Motility of class X myosin (green) along fascin-actin bundles (red)

Living organisms rely on their ability to move and reshape themselves when needed. A wide variety of motions, including muscle contraction, vesicle transport, and cell division, are driven by molecular machines that exert an amazing amount of force considering that they are only a few nanometers across. Due to their central role in biology, motor proteins have been studied extensively using a broad range of biochemical and biophysical approaches. Frustratingly, these efforts have just scratched the surface and many of the most fundamental questions remain unresolved. To take an example, nonmuscle myosins are known to traffic various cargoes on the actin cytoskeleton. How does a myosin identify the correct actin filament to move along, given the enormous number of filaments that point in every direction? It is clear that without guidance cues motors would traffic components to the wrong destination, with disastrous consequences for cellular organization.

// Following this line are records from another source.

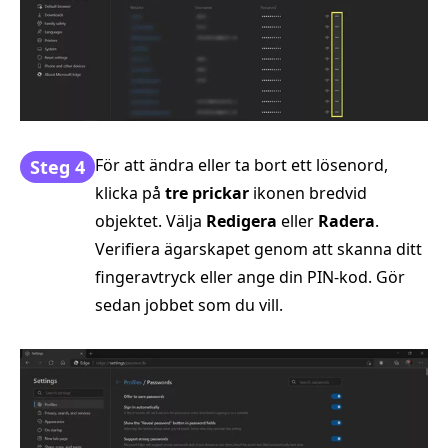
För att ändra eller ta bort ett lösenord,
Steg 4
klicka på
tre prickar
ikonen bredvid
objektet. Välja
Redigera
eller
Radera
.
Verifiera ägarskapet genom att skanna ditt
fingeravtryck eller ange din PIN-kod. Gör
sedan jobbet som du vill.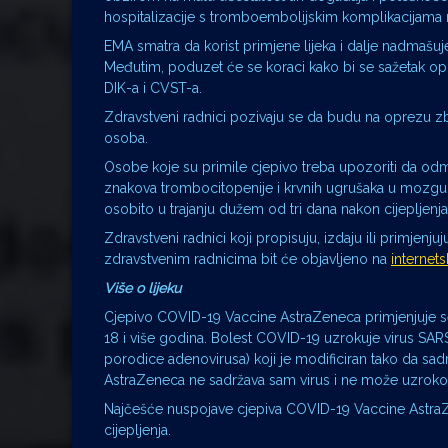
hospitalizacije s tromboembolijskim komplikacijama n
EMA smatra da korist primjene lijeka i dalje nadmaš
Međutim, poduzet će se koraci kako bi se sažetak opis
DIK-a i CVST-a.
Zdravstveni radnici pozivaju se da budu na oprezu zb
osoba.
Osobe koje su primile cjepivo treba upozoriti da o
znakova trombocitopenije i krvnih ugrušaka u mozgu, ka
osobito u trajanju dužem od tri dana nakon cijepljenja
Zdravstveni radnici koji propisuju, izdaju ili primjen
zdravstvenim radnicima bit će objavljeno na
internet
Više o lijeku
Cjepivo COVID-19 Vaccine AstraZeneca primjenjuje 
18 i više godina. Bolest COVID-19 uzrokuje virus SA
porodice adenovirusa) koji je modificiran tako da s
AstraZeneca ne sadržava sam virus i ne može uzroko
Najčešće nuspojave cjepiva COVID-19 Vaccine AstraZ
cijepljenja.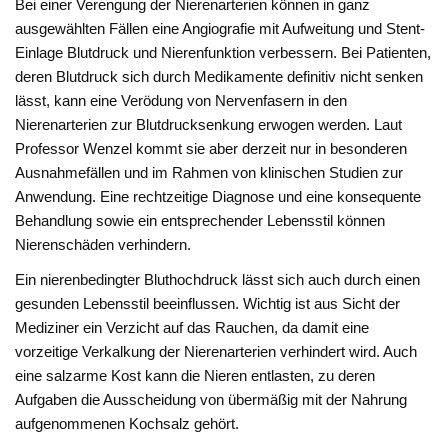
Bei einer Verengung der Nierenarterien können in ganz
ausgewählten Fällen eine Angiografie mit Aufweitung und Stent-
Einlage Blutdruck und Nierenfunktion verbessern. Bei Patienten,
deren Blutdruck sich durch Medikamente definitiv nicht senken
lässt, kann eine Verödung von Nervenfasern in den
Nierenarterien zur Blutdrucksenkung erwogen werden. Laut
Professor Wenzel kommt sie aber derzeit nur in besonderen
Ausnahmefällen und im Rahmen von klinischen Studien zur
Anwendung. Eine rechtzeitige Diagnose und eine konsequente
Behandlung sowie ein entsprechender Lebensstil können
Nierenschäden verhindern.
Ein nierenbedingter Bluthochdruck lässt sich auch durch einen
gesunden Lebensstil beeinflussen. Wichtig ist aus Sicht der
Mediziner ein Verzicht auf das Rauchen, da damit eine
vorzeitige Verkalkung der Nierenarterien verhindert wird. Auch
eine salzarme Kost kann die Nieren entlasten, zu deren
Aufgaben die Ausscheidung von übermäßig mit der Nahrung
aufgenommenen Kochsalz gehört.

The work in my lab uses advanced single-molecule assays to watch myosin motor proteins and the actin cytoskeleton at work. We label them with fluorescent probes to watch them move in real time, and we use optical traps to push or pull on them as they move. Using these techniques, we can set up situations that typical myosin motor would encounter in a cell, where multiple types of motors and tracks cooperate or compete. We are also applying our single-molecule to study trafficking patterns in whole cells.